First, here is a graph of initial jobless claims as a percent of population (blue) vs. the unemployment rate (red):
Recall that the initial jobless claims rate has consistently led the unemployment rate for almost 50 years. In other words, the recent decline in iniital jobless claims is predicting further declines in the unemployment rate.
Now here is the Thumbcharts graph depicting the six month average of initial jobless claims (blue) with the six month average of the unemployment rate (red), compared YoY:
Once again, initial jobless claims lead the unemployment rate. The relationship depicted here is a little more complex. The continuing decline in YoY iinitial jobless claims is predicting that the 6 month average of the unemployment rate will continue to decline YoY. This suggests that in the next several months, the October and November 9.4% and 9.8% unemployment readings will be replaced with significantly lower numbers, although not necessarily lower than March's 8.8% rate.
The above relationships continue to indicate that the recent decline in the unemployment rate is no fluke. The validation of the leading relationship of the first graph above - i.e., the surprise drop in the unemployment rate - may be one of the big stories of 2011.
Secondly, let's update the scatter graph showing the correlation in recently reported initial jobless claims, with payroll growth in the same month. The below graph shows the correlation of initial jobless claims with jobs created in the private sector (blue) and all payrolls including government (excluding those months where census hiring and firing distorted the figures) since the peak in initial claims of March 2009:
The relationship continues to be close.

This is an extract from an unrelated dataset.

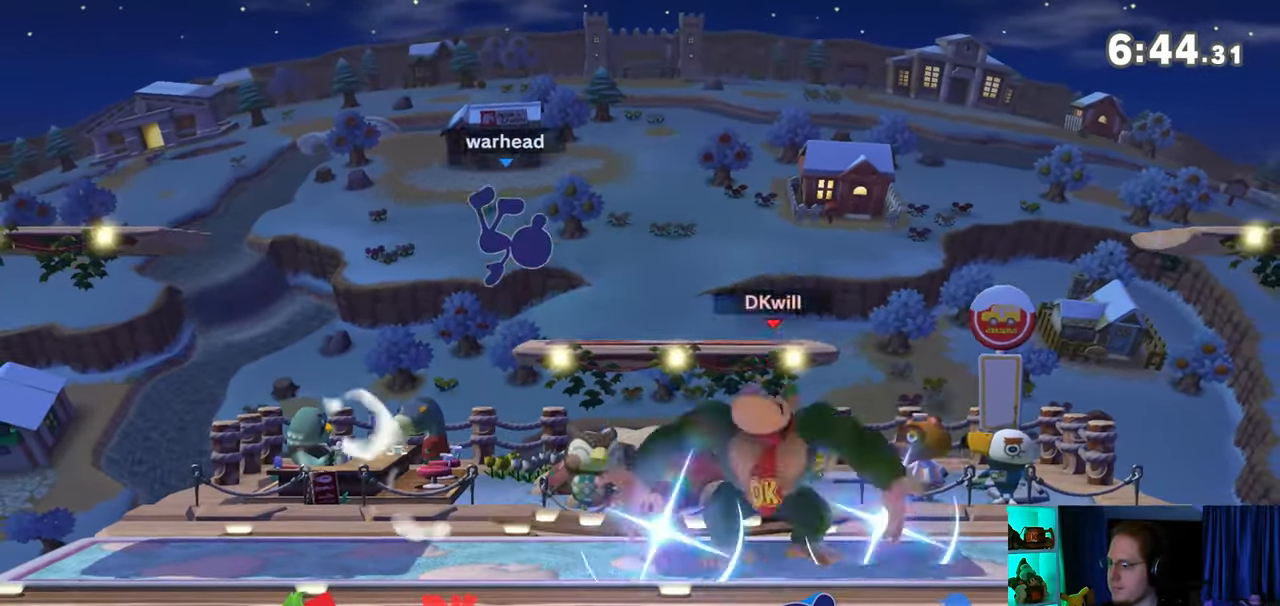
{"buttons": [], "left_stick": "center", "right_stick": "center", "events": [[250, "left_stick", "center"]]}
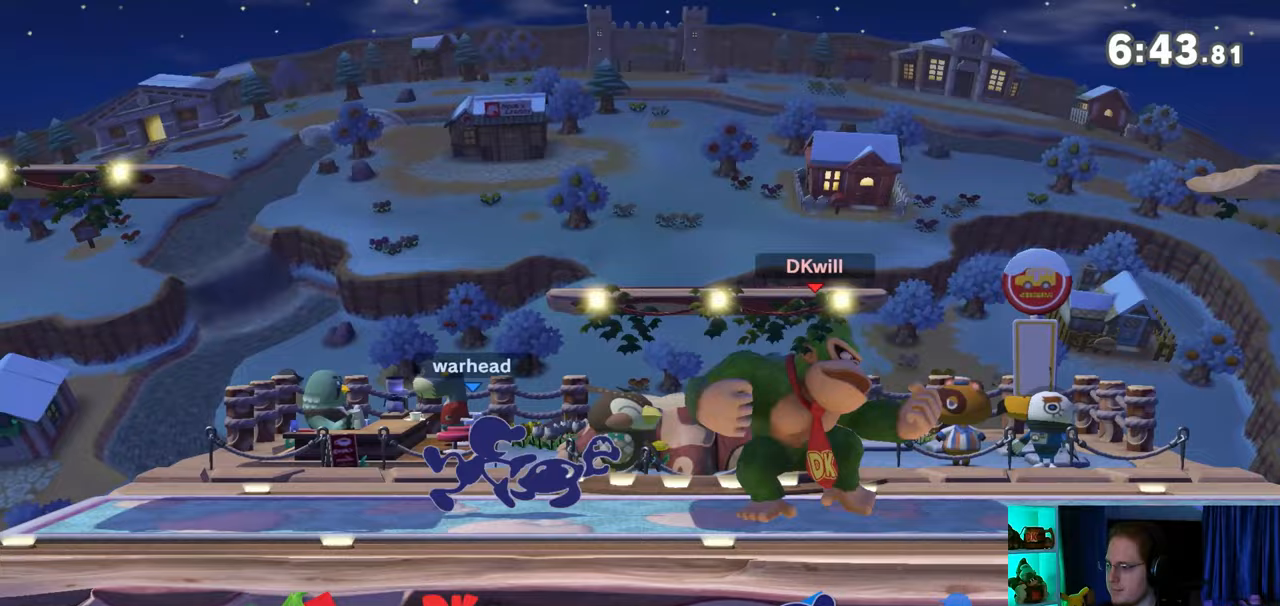
{"buttons": ["A"], "left_stick": "left", "right_stick": "center", "events": [[33, "left_stick", "right"], [133, "left_stick", "center"], [217, "left_stick", "right"], [283, "left_stick", "left"], [317, "A", "down"]]}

Note that (1) job growth has occurred once the average of initial jobless claims dropped below 475,000; (2) recent job growth averaging over 150,000 a month with initial claims in the vicinity of 400,000 is no fluke; and finally (3) it appears that we only need to see initial claims drop to about 370,000 a month to give us the 300,000 monthly job growth we need to make a real dent in the 8 million long term job deficit caused by the great recession.
Third, let's compare this job recovery with previous jobs recoveries. Net job creation is hires minus fires. Initial jobless claims generally tell us about the "firing" part of that metric. Conventional wisdom is, firing has declined sharply in this recovery, but "hiring" remains lackluster. In the below graphs, pay attention to how much firing was consistent with net payroll growth. Consider especially what that means for the "hiring" part of the payrolls equation.
First, here is the current recovery compared with the 1975 jobs recovery:
The two recoveries are tracking quite closely. Notice that in the 1975 recovery, 300,000 new jobs a month were created at the time when there were about 370,000 layoffs per week. If this recovery stays on the same track, we don't have far to go for some very good job creation numbers.
Next, here is the current recovery compared with the 1983 recovery:
In that recovery, there was some enormous new job creation. On net, 300,000 new jobs a month were being created at a time when there were still 450,000 layoffs per week.
Finally, here is this recovery (red) compared with the 2003-04 recovery (blue) and the 1993 recovery (green):
Both earlier recoveries were creating comparatively *fewer* new jobs than this one. Why? In this recovery we started on net adding jobs when there were about 475,000 new layoffs a week. In the 2003 recovery that didn't happen until there were only 400,000 layoffs a week, and in the 1993 recovery that didn't happen until there were only 440,000 layoffs a week. In other words, given the same amount of layoffs, there have been more *new* jobs created in this recovery than in either of the last two.
This is strong evidence against the conventional wisdom that it is the lack of job creation that has been lagging in this jobs recovery. On the contrary, on a relative basis new job creation has been strong. It is the relentless continuation of elevated layoffs that has been the problem.